The problem

The fragmentation of rivers has resulted in a significant deterioration of biodiversity, water quality and natural habitats.

European rivers are the most fragmented in the world, which is negatively impacting biodiversity.

It is widely held that rivers support some of the Earth’s richest biodiversity and provide essential ecosystem services to society. Free flowing “open rivers” provide habitat for many species of plants and animals that depend on flowing water, deliver sediment that keeps deltas above rising seas, and provide nutrients to fertilise floodplains and create wetlands. However, when rivers become fragmented, their ecological status rapidly deteriorates. European rivers are the most fragmented in the world, and only one-third of its rivers have ‘good ecological status’, as defined by the EU Water Framework Directive.

Artificial barriers to river flow are the leading cause of river fragmentation. 

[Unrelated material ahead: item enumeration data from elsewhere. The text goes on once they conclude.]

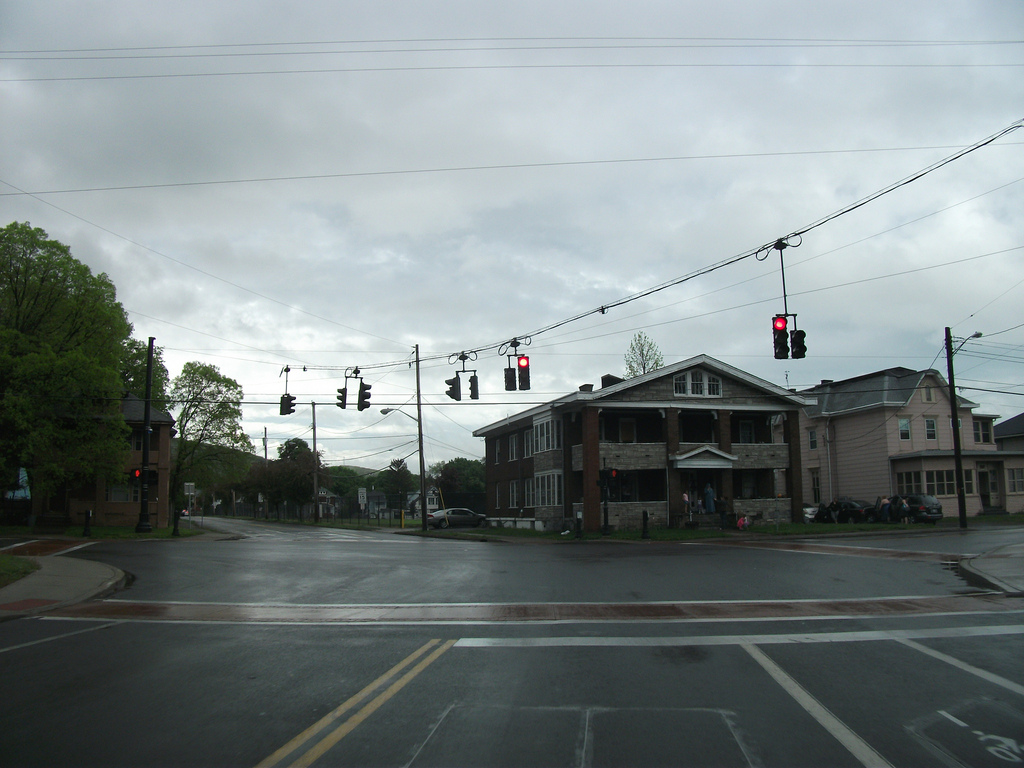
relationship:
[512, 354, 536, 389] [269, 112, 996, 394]
light hanging from wire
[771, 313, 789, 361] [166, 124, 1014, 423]
light hanging from wire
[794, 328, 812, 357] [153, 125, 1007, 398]
light hanging from wire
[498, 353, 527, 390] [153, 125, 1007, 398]
light hanging from wire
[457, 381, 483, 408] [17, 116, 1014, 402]
light hanging from wire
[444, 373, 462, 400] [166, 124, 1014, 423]
light hanging from wire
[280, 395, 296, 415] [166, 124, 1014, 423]
light hanging from wire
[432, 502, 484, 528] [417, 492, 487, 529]
car in driveway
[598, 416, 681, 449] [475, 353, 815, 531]
window on house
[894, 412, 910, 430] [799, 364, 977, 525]
window on house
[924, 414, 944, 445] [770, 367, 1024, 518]
window on house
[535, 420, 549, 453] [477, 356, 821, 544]
window on house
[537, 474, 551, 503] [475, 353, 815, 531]
window on house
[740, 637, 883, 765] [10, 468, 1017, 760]
line on street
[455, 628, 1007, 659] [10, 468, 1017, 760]
line on street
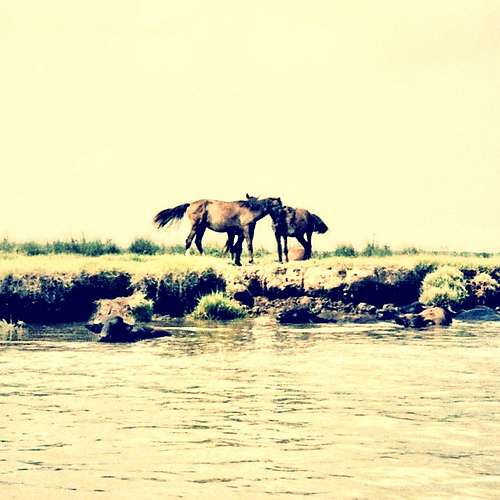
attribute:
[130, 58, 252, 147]
clouds — white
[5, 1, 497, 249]
sky — white, cloudy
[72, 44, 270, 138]
skies — cloudy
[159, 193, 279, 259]
horse — playing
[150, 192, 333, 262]
horses — playing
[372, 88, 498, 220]
sky — cloudy, white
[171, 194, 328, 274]
horse — brown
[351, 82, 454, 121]
sky — cloudy, white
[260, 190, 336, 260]
horse — brown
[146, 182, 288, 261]
horse — brown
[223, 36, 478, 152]
clouds — white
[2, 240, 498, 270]
grass — green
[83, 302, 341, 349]
cows — black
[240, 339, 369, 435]
water — flowing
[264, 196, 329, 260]
horse — playing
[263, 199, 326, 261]
horse — brown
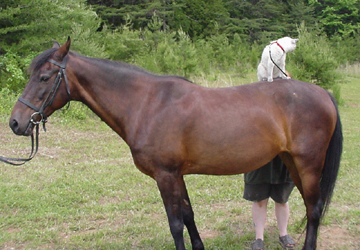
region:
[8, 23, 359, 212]
A brown horse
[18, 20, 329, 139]
A white cat on a brown horse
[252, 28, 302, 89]
A white cat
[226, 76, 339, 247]
A person standing behind a horse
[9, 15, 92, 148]
The head of a brown horse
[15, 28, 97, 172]
The head of a horse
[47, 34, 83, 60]
The ear of a brown horse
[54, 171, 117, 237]
Grass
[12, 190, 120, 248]
Green grass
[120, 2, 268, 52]
Green trees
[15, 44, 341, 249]
the horse is facing left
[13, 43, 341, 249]
the horse is standing still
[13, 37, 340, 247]
the horse is brown in color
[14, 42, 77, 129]
the horse is wearing a harness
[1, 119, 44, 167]
the horse is held by a leash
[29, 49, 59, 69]
the horse has long hair on top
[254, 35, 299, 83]
a cat is on top of the horse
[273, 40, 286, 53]
the cat is wearing a collar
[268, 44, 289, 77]
the cat has a leash on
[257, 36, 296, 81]
the cat is white in color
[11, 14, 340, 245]
a large horse standing in the grass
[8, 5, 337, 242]
a person is obscured by a large brown horse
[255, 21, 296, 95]
a small dog is seated on the hind quarters of a horse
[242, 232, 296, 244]
person is wearing sandals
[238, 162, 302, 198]
person is wearing a pair of shorts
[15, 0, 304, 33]
trees growing in the background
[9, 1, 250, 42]
vegetation growing in the background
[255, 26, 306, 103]
a small dog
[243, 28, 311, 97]
a white puppy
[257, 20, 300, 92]
a dog with a red collar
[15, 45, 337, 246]
horse is large and brown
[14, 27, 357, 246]
a horse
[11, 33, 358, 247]
a brown horse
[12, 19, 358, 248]
a cat sits on a horse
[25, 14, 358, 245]
a white cat sits on a horse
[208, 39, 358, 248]
a person stands behind the horse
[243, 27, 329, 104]
a white cat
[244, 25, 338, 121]
the white cat is looking at the person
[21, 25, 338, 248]
the horse stands in a field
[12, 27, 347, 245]
the horse is wearing a bridal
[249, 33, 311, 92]
the cat is wearing a leach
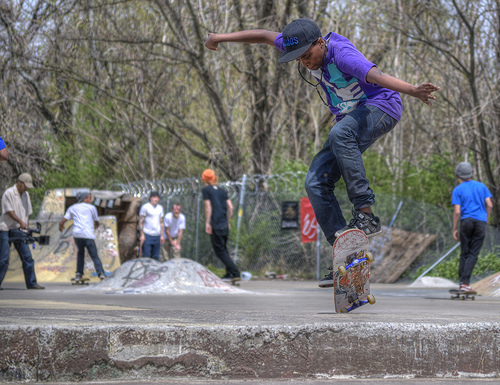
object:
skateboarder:
[206, 18, 435, 288]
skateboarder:
[449, 159, 494, 288]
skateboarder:
[200, 168, 235, 279]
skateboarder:
[135, 190, 164, 262]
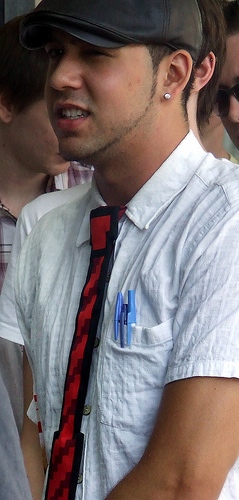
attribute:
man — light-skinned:
[32, 3, 214, 210]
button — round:
[83, 402, 92, 418]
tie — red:
[77, 207, 111, 296]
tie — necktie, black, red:
[41, 195, 135, 499]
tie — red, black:
[36, 200, 146, 415]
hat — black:
[14, 1, 201, 59]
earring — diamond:
[155, 81, 178, 104]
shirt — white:
[0, 132, 233, 498]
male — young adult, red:
[0, 4, 209, 240]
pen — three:
[112, 288, 119, 346]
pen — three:
[118, 303, 127, 344]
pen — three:
[124, 289, 137, 346]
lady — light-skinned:
[0, 13, 93, 293]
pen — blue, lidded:
[120, 301, 126, 345]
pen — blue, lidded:
[114, 291, 121, 340]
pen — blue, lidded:
[127, 289, 136, 345]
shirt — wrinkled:
[16, 165, 235, 496]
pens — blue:
[108, 286, 145, 346]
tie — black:
[42, 200, 120, 498]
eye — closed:
[81, 48, 113, 59]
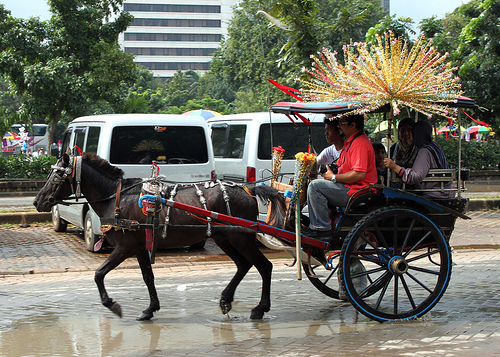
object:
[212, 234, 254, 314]
leg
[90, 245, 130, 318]
leg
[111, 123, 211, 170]
window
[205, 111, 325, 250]
vehicle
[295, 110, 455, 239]
people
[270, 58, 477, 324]
buggy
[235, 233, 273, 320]
leg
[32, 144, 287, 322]
horse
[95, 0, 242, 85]
building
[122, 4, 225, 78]
window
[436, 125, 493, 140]
umbrella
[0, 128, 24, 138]
umbrella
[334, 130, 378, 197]
shirt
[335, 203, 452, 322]
round wheel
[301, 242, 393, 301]
round wheel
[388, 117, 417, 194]
person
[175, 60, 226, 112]
trees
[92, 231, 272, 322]
legs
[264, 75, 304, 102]
streamer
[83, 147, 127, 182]
mane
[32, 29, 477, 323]
carriage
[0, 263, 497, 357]
water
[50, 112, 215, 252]
cars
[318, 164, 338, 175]
camera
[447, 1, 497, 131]
tree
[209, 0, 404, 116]
tree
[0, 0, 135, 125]
tree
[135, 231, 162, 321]
leg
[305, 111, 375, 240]
man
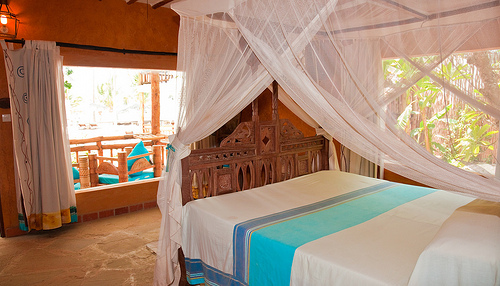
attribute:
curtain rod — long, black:
[0, 37, 180, 59]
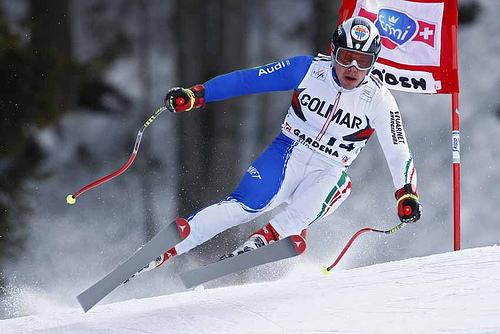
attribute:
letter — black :
[305, 95, 321, 115]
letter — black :
[315, 99, 334, 118]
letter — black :
[310, 93, 318, 112]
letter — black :
[338, 117, 350, 130]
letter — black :
[348, 114, 361, 134]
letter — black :
[288, 120, 302, 143]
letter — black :
[302, 129, 305, 144]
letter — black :
[305, 136, 322, 138]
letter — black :
[310, 137, 319, 153]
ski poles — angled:
[39, 95, 195, 215]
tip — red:
[155, 213, 195, 243]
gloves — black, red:
[164, 83, 431, 241]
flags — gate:
[333, 3, 469, 255]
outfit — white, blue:
[150, 50, 422, 255]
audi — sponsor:
[253, 55, 293, 84]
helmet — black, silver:
[324, 14, 382, 72]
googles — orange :
[322, 39, 378, 75]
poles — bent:
[52, 81, 421, 281]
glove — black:
[157, 83, 206, 121]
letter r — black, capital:
[348, 112, 369, 133]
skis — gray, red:
[72, 208, 308, 318]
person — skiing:
[210, 15, 452, 321]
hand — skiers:
[154, 72, 204, 128]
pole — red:
[434, 115, 481, 211]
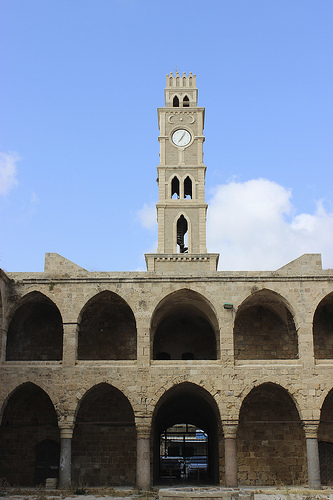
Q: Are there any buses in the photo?
A: No, there are no buses.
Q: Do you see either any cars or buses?
A: No, there are no buses or cars.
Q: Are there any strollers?
A: No, there are no strollers.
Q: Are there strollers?
A: No, there are no strollers.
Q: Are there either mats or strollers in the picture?
A: No, there are no strollers or mats.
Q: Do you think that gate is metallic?
A: Yes, the gate is metallic.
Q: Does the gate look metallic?
A: Yes, the gate is metallic.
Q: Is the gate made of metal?
A: Yes, the gate is made of metal.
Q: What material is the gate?
A: The gate is made of metal.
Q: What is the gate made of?
A: The gate is made of metal.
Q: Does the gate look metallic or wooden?
A: The gate is metallic.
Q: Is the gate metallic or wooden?
A: The gate is metallic.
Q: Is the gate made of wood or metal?
A: The gate is made of metal.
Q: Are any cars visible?
A: No, there are no cars.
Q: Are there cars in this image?
A: No, there are no cars.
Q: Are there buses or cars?
A: No, there are no cars or buses.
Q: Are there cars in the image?
A: No, there are no cars.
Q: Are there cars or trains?
A: No, there are no cars or trains.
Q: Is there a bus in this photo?
A: No, there are no buses.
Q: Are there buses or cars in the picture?
A: No, there are no buses or cars.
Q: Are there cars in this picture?
A: No, there are no cars.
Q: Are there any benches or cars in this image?
A: No, there are no cars or benches.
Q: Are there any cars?
A: No, there are no cars.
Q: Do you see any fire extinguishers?
A: No, there are no fire extinguishers.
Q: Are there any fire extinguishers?
A: No, there are no fire extinguishers.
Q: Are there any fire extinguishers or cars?
A: No, there are no fire extinguishers or cars.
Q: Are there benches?
A: No, there are no benches.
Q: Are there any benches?
A: No, there are no benches.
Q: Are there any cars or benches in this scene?
A: No, there are no benches or cars.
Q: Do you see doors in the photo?
A: Yes, there is a door.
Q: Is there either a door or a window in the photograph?
A: Yes, there is a door.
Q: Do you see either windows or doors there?
A: Yes, there is a door.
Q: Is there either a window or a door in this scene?
A: Yes, there is a door.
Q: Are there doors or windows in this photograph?
A: Yes, there is a door.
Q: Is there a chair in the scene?
A: No, there are no chairs.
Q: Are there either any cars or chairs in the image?
A: No, there are no chairs or cars.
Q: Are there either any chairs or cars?
A: No, there are no chairs or cars.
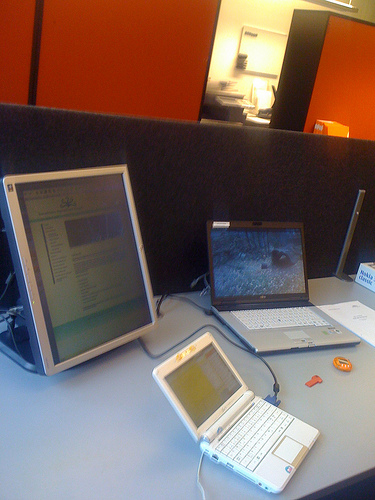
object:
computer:
[150, 329, 319, 492]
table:
[0, 270, 374, 500]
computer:
[0, 160, 158, 376]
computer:
[205, 219, 361, 357]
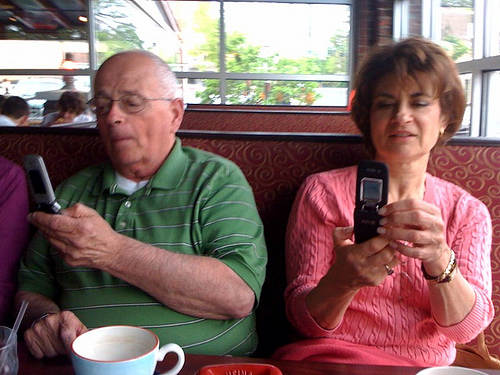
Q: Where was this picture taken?
A: Restaurant.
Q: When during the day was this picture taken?
A: Daytime.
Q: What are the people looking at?
A: Cell phones.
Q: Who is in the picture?
A: Man and woman.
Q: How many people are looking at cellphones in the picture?
A: Two.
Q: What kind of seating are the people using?
A: Booth.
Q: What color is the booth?
A: Red.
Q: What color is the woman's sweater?
A: Pink.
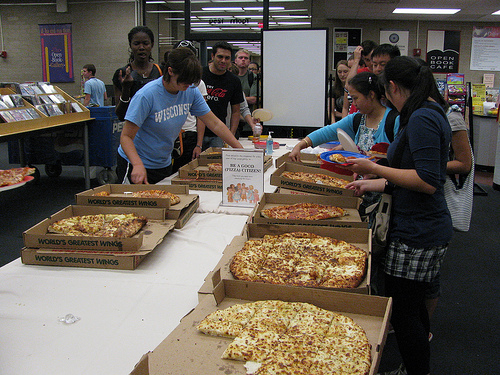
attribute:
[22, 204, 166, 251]
box — opened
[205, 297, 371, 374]
pizza — sliced, cheese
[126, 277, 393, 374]
box — greasy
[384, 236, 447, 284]
skirt — plaid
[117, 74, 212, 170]
shirt — blue, light blue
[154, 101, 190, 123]
lettering — white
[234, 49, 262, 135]
person — waiting, looking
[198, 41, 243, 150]
person — waiting, looking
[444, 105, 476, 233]
purse — white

One of the biggest causes of river fragmentation is the presence of man-made barriers to river flow. In 2020, the EU-funded AMBER project estimated over one million barriers in rivers and streams across Europe, amounting to 0.74 barriers/km. This is having a catastrophic impact on biodiversity. The change in flow caused by dams can fundamentally impact habitats, potentially over thousands of miles. The main negative effects of dams include: 

  •  Deterioration of biodiversity: impeded fish migration can cause entire aquatic ecosystems to be deprived of sources of nutrients and trace minerals, negatively impacting the rest of the food chain. 
  • Deterioration in water quality caused by changes in temperature, oxygen content, the circulation of nutrients and, in some cases, toxic chemicals from the dam site.
  • Loss of habitat from changes in flow and sediment load: depleted flows downstream can affect coastal deltas. Rivers can become disconnected from their floodplains and wetlands. Dams can also undermine a river’s ability to provide natural flood control, increasing flooding during heavy rainfalls. In the face of escalating climate change, bodies of water that have moved away from their natural states will be more vulnerable to extreme events (e.g. severe flooding or periods of drought).